● Task goal: The full set of records is to be reproduced verbatim.

(Collected data entries)
※ ※ ※
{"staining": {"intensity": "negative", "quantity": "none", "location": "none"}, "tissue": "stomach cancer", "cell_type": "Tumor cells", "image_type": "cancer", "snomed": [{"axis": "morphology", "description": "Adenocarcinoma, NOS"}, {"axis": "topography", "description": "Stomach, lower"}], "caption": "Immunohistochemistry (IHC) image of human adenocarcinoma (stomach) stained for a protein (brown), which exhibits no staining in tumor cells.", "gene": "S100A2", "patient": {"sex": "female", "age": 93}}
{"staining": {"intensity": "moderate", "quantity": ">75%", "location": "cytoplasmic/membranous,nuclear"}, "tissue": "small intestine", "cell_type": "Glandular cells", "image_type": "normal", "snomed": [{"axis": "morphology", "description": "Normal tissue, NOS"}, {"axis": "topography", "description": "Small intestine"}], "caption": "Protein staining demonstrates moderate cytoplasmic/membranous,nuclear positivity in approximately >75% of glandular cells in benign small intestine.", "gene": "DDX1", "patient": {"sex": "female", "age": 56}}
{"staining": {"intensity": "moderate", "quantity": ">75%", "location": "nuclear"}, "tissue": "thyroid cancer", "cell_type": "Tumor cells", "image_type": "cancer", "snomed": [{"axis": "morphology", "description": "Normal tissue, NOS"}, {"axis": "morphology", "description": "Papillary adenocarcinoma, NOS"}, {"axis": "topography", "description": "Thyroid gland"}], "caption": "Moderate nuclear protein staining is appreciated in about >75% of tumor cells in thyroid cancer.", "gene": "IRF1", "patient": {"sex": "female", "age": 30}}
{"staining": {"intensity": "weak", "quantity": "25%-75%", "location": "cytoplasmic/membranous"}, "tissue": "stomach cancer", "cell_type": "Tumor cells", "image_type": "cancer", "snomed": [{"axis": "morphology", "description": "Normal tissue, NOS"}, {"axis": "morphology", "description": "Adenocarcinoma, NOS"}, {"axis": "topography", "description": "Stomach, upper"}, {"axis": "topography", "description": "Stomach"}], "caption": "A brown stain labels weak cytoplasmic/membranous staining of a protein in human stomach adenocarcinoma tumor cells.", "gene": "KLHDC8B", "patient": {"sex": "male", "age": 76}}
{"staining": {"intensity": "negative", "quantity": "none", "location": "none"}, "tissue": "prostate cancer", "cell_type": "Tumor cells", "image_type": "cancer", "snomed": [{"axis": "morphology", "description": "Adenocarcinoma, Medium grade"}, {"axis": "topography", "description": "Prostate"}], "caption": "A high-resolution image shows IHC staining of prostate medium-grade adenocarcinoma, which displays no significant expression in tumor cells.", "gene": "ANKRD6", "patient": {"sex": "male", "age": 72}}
※ ※ ※
● Result of the exercise:
{"staining": {"intensity": "negative", "quantity": "none", "location": "none"}, "tissue": "stomach cancer", "cell_type": "Tumor cells", "image_type": "cancer", "snomed": [{"axis": "morphology", "description": "Adenocarcinoma, NOS"}, {"axis": "topography", "description": "Stomach, lower"}], "caption": "Immunohistochemistry (IHC) image of human adenocarcinoma (stomach) stained for a protein (brown), which exhibits no staining in tumor cells.", "gene": "S100A2", "patient": {"sex": "female", "age": 93}}
{"staining": {"intensity": "moderate", "quantity": ">75%", "location": "cytoplasmic/membranous,nuclear"}, "tissue": "small intestine", "cell_type": "Glandular cells", "image_type": "normal", "snomed": [{"axis": "morphology", "description": "Normal tissue, NOS"}, {"axis": "topography", "description": "Small intestine"}], "caption": "Protein staining demonstrates moderate cytoplasmic/membranous,nuclear positivity in approximately >75% of glandular cells in benign small intestine.", "gene": "DDX1", "patient": {"sex": "female", "age": 56}}
{"staining": {"intensity": "moderate", "quantity": ">75%", "location": "nuclear"}, "tissue": "thyroid cancer", "cell_type": "Tumor cells", "image_type": "cancer", "snomed": [{"axis": "morphology", "description": "Normal tissue, NOS"}, {"axis": "morphology", "description": "Papillary adenocarcinoma, NOS"}, {"axis": "topography", "description": "Thyroid gland"}], "caption": "Moderate nuclear protein staining is appreciated in about >75% of tumor cells in thyroid cancer.", "gene": "IRF1", "patient": {"sex": "female", "age": 30}}
{"staining": {"intensity": "weak", "quantity": "25%-75%", "location": "cytoplasmic/membranous"}, "tissue": "stomach cancer", "cell_type": "Tumor cells", "image_type": "cancer", "snomed": [{"axis": "morphology", "description": "Normal tissue, NOS"}, {"axis": "morphology", "description": "Adenocarcinoma, NOS"}, {"axis": "topography", "description": "Stomach, upper"}, {"axis": "topography", "description": "Stomach"}], "caption": "A brown stain labels weak cytoplasmic/membranous staining of a protein in human stomach adenocarcinoma tumor cells.", "gene": "KLHDC8B", "patient": {"sex": "male", "age": 76}}
{"staining": {"intensity": "negative", "quantity": "none", "location": "none"}, "tissue": "prostate cancer", "cell_type": "Tumor cells", "image_type": "cancer", "snomed": [{"axis": "morphology", "description": "Adenocarcinoma, Medium grade"}, {"axis": "topography", "description": "Prostate"}], "caption": "A high-resolution image shows IHC staining of prostate medium-grade adenocarcinoma, which displays no significant expression in tumor cells.", "gene": "ANKRD6", "patient": {"sex": "male", "age": 72}}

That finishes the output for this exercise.